>> BEGIN

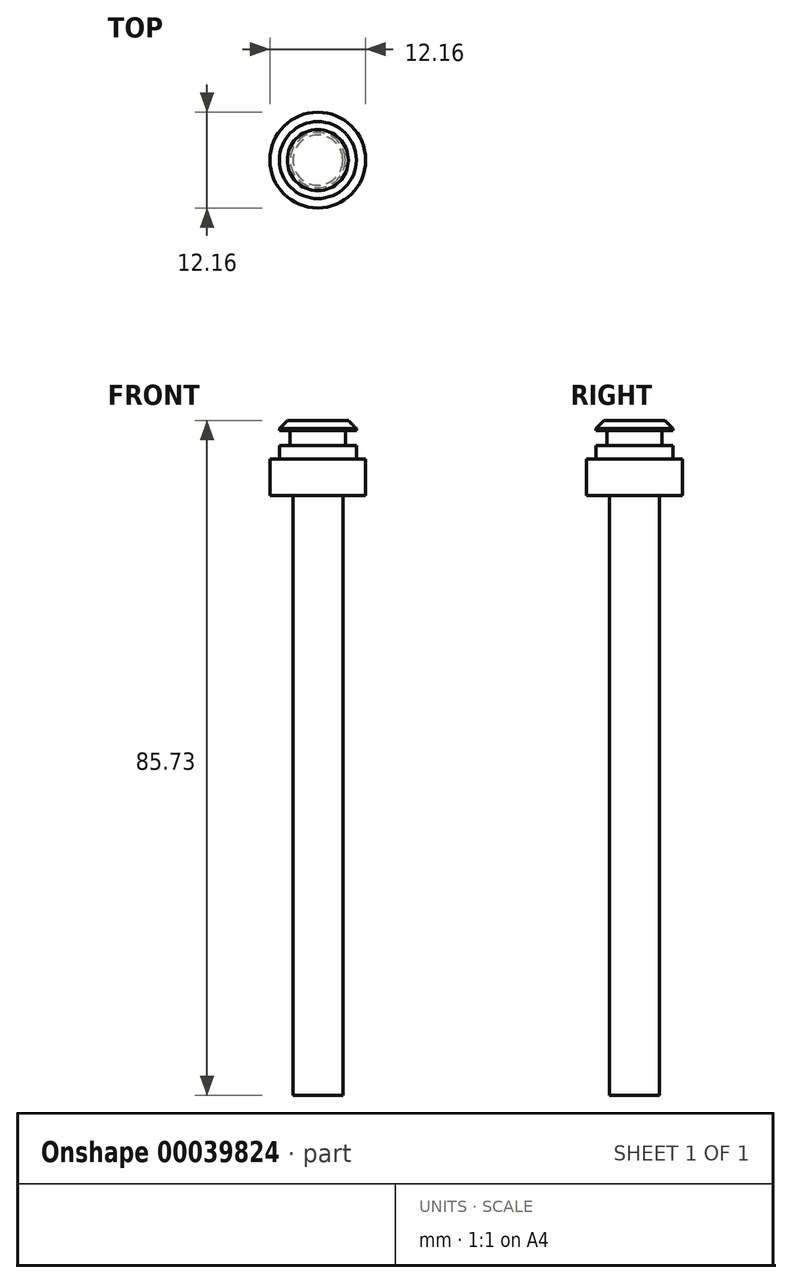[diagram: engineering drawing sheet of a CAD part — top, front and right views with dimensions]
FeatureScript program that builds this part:
annotation { "Feature Type Name" : "Feature", "Feature Type Description" : "" }
export const myFeature = defineFeature(function(context is Context, id is Id, definition is map)
    precondition{}
    {
        {
            var Q0;
            Q0=qCreatedBy(makeId("Top.planeOp"),FACE);
            var sketch = newSketch(context, id + "F0", { "sketchPlane" : qUnion([Q0])});
            skCircle(sketch, "E0", {"center": v(0, 0) * mm, "radius": 3.18 * mm});
            skSolve(sketch);
        }
        {
            var Q0;
            Q0 = qSketchRegion(id + "F0", true);
            extrude(context, id + "F1", {"entities" : qUnion([Q0]), "depth" : 76.2 * mm});
        }
        {
            var Q0;
            Q0=makeQuery(id+"F1.opExtrude","CAP_FACE",FACE,{"disambiguationData":[OSD([sQuery(id+"F0.wireOp",EDGE,"E0")])],"isStart":false});
            var sketch = newSketch(context, id + "F2", { "sketchPlane" : qUnion([Q0])});
            skCircle(sketch, "E1", {"center": v(0, 0) * mm, "radius": 6.08 * mm});
            skSolve(sketch);
        }
        {
            var Q0;
            Q0 = qSketchRegion(id + "F2", true);
            extrude(context, id + "F3", {"entities" : qUnion([Q0]), "operationType" : NewBodyOperationType.ADD, "depth" : 4.65 * mm});
        }
        {
            var Q0;
            Q0=makeQuery(id+"F3.opExtrude","CAP_FACE",FACE,{"disambiguationData":[OSD([sQuery(id+"F2.wireOp",EDGE,"E1")])],"isStart":false});
            var sketch = newSketch(context, id + "F4", { "sketchPlane" : qUnion([Q0])});
            skCircle(sketch, "E2", {"center": v(0, 0) * mm, "radius": 4.89 * mm});
            skSolve(sketch);
        }
        {
            var Q0;
            Q0 = qSketchRegion(id + "F4", true);
            extrude(context, id + "F5", {"entities" : qUnion([Q0]), "operationType" : NewBodyOperationType.ADD, "depth" : 4.88 * mm});
        }
        {
            var Q0;
            Q0=qCreatedBy(makeId("Front.planeOp"),FACE);
            var sketch = newSketch(context, id + "F6", { "sketchPlane" : qUnion([Q0])});
            skLineSegment(sketch, "E3", {"start": v(0, 88.66) * mm, "end": v(0, 38.2) * mm, "construction": true});
            skLineSegment(sketch, "E4.bottom", {"start": v(4.89, 84.43) * mm, "end": v(3.5, 84.43) * mm});
            skLineSegment(sketch, "E4.top", {"start": v(4.89, 82.52) * mm, "end": v(3.5, 82.52) * mm});
            skLineSegment(sketch, "E4.left", {"start": v(4.89, 84.43) * mm, "end": v(4.89, 82.52) * mm});
            skLineSegment(sketch, "E4.right", {"start": v(3.5, 84.43) * mm, "end": v(3.5, 82.52) * mm});
            skSolve(sketch);
        }
        {
            var Q0;
            Q0 = qSketchRegion(id + "F6", true);
            var Q1;
            Q1=sQuery(id+"F6.wireOp",EDGE,"E3");
            revolve(context, id + "F7", {"operationType" : NewBodyOperationType.REMOVE, "entities" : qUnion([Q0]), "axis" : qUnion([Q1]), "revolveType" : RevolveType.FULL, "oppositeDirection" : true});
        }
        {
            var Q0;
            Q0=makeQuery(id+"F5.opExtrude","CAP_EDGE",EDGE,{"disambiguationData":[OSD([sQuery(id+"F4.wireOp",EDGE,"E2")])],"isStart":false});
            chamfer(context, id + "F8", {"entities" : qUnion([Q0]), "width" : 1.02 * mm, "tangentPropagation" : true});
        }
    });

>> END

Find each line in the data above that contains the string "qSketchRegion" and copy those lines.

            Q0 = qSketchRegion(id + "F0", true);
            Q0 = qSketchRegion(id + "F2", true);
            Q0 = qSketchRegion(id + "F4", true);
            Q0 = qSketchRegion(id + "F6", true);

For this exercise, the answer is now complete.